It has emerged that Android smartphone track every of your move, even when location services are switched off.
Read also: ‘Apple to add FaceID to iPhones next year’
It is claimed that handsets running the Google-developed operating system collect information about where you have been, transmitting it back whenever they connect to the internet.
This they continue to do, even when there is no SIM card inserted or apps running.
This shocking news followed an investigation for Quartz by reporter, Keith Collins, who discovered that, since the beginning of 2017, Android phones have been collecting the addresses of nearby mobile transmitter towers.
That means Google has access to data about the locations and movements of any Android user.
According to the findings, the addresses are sent to the system the Menlo Park based search company uses to manage push notifications and messages.
It is unclear how identifying the nearest cell tower could be used to improve Google’s message services.

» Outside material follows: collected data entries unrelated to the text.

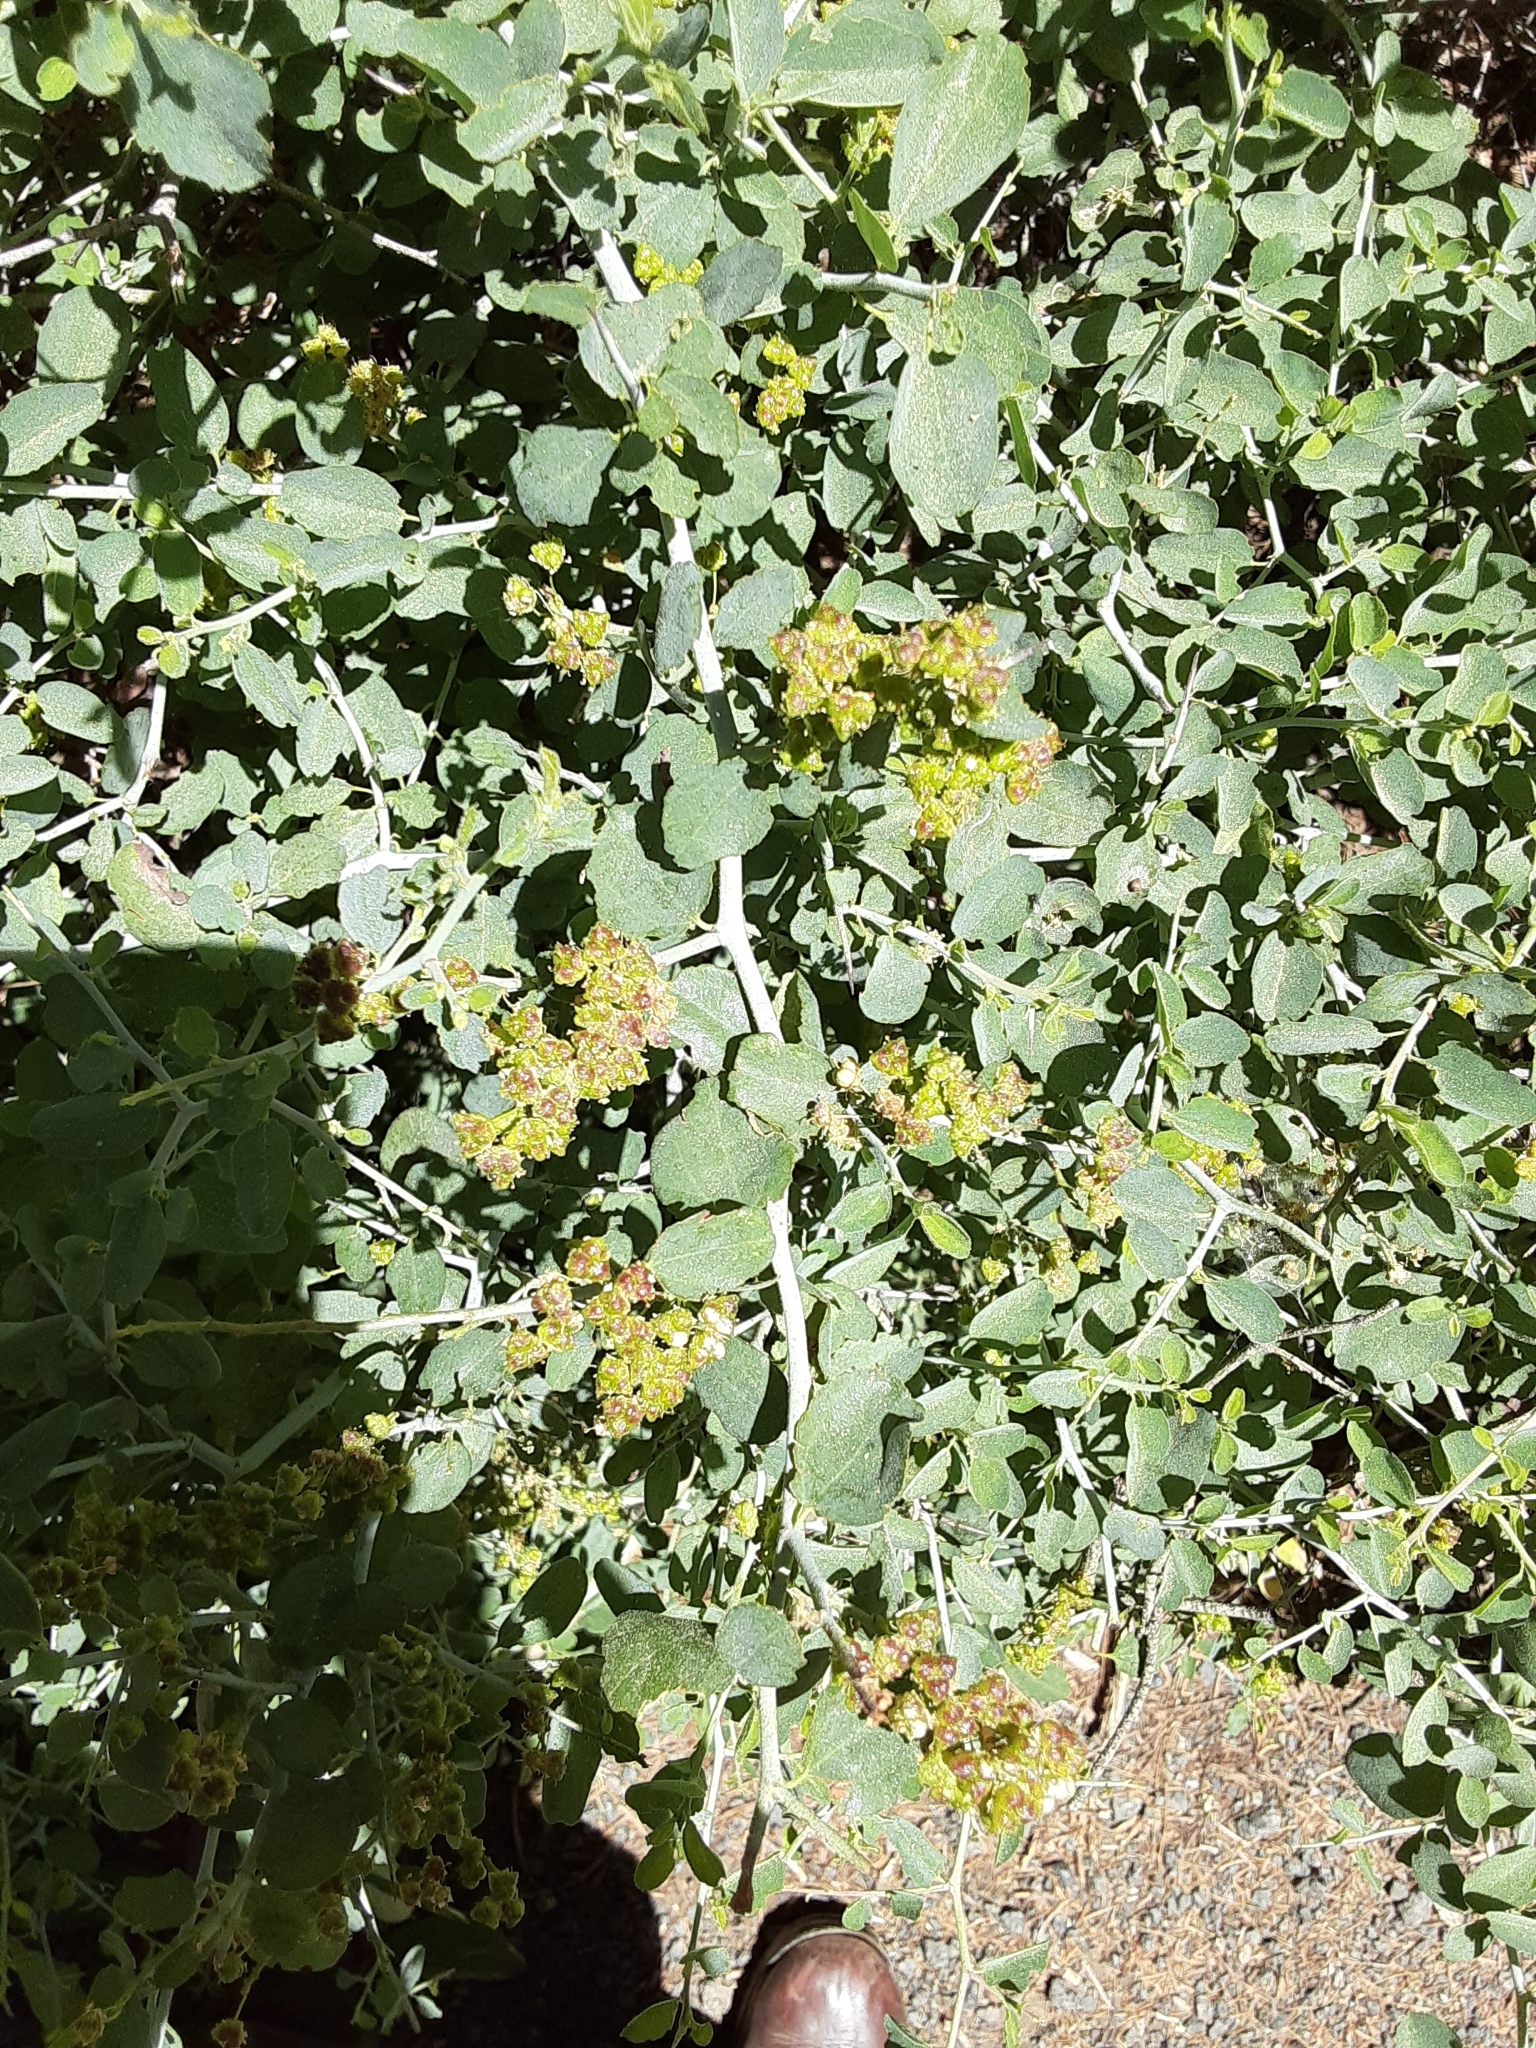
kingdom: Plantae
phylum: Tracheophyta
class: Magnoliopsida
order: Rosales
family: Rhamnaceae
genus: Ceanothus
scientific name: Ceanothus cordulatus
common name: Mountain whitethorn
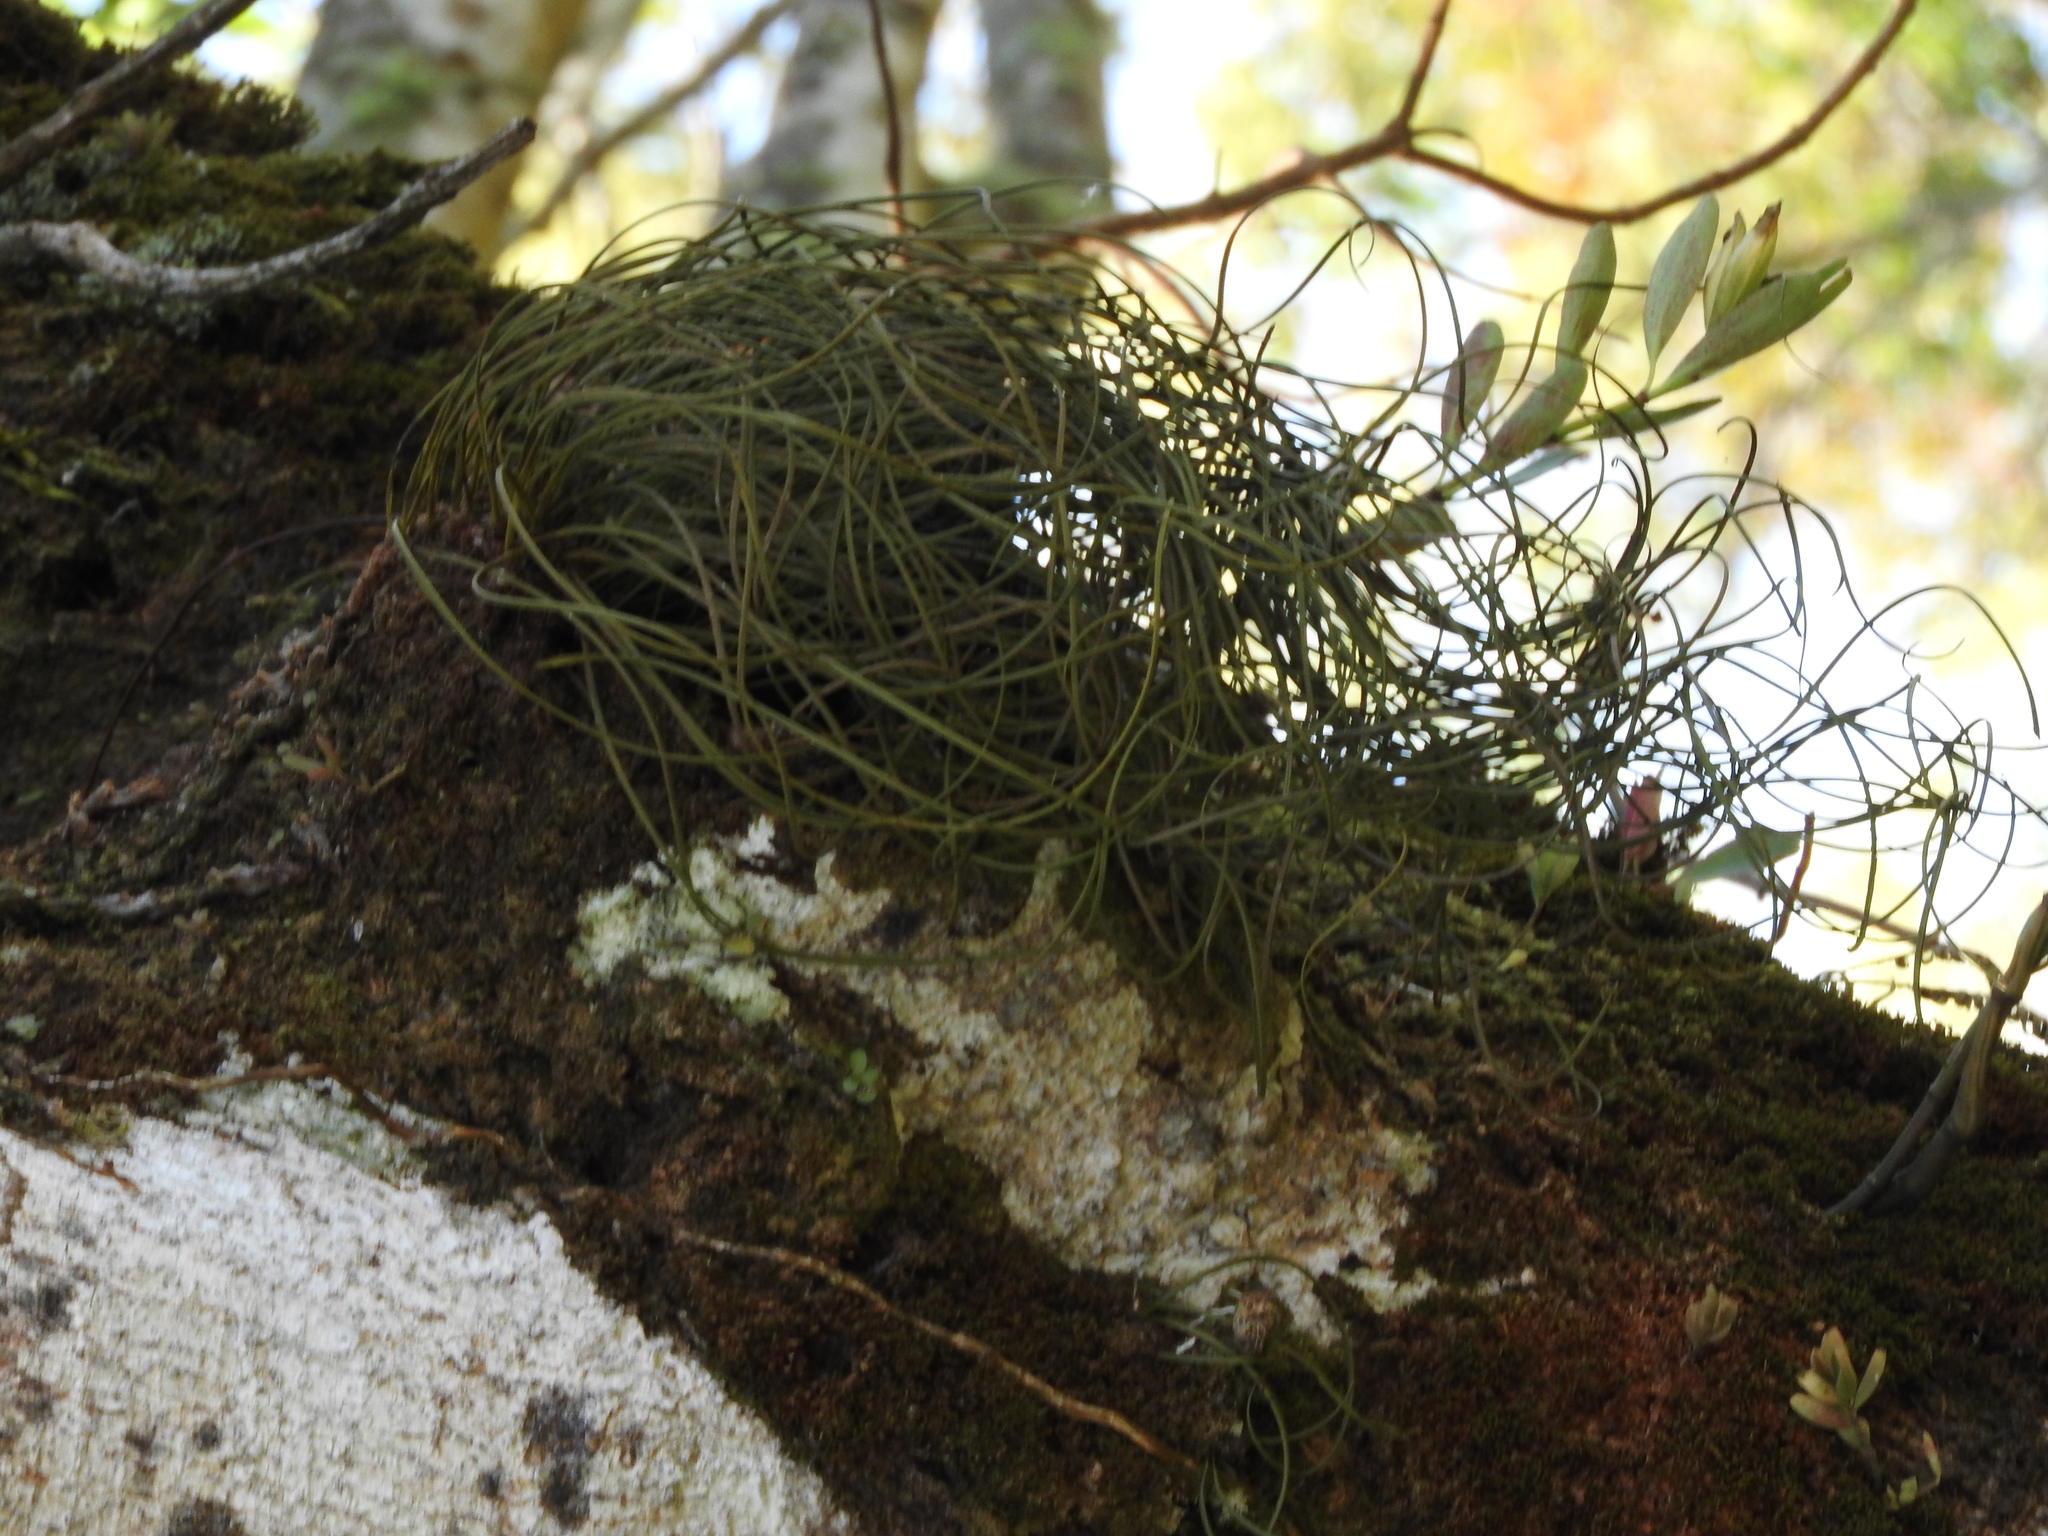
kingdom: Plantae
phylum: Tracheophyta
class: Polypodiopsida
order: Polypodiales
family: Polypodiaceae
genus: Campyloneurum
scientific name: Campyloneurum angustifolium
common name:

The transmissions have been made for the past 11 months, but were never stored or used by the company, a spokesman told Mr Collins.
The firm is now taking steps to end the practice, it says.
The finding raises worrying privacy concerns over the gathering of such detailed location data.
Knowing the location of one nearby cell tower is not enough to identify the specific location of a handset, and it’s user.
But by using data from multiple towers, a location can be triangulated within a radius of around 0.5 miles (0.8 km).
This becomes even more precise in built up areas like cities.
Although the data sent is encrypted, a third party could make use of it if the handset has been infected with spyware, malware or other hacking tools.
Every handset also has a unique ID number that can be associated with the location data.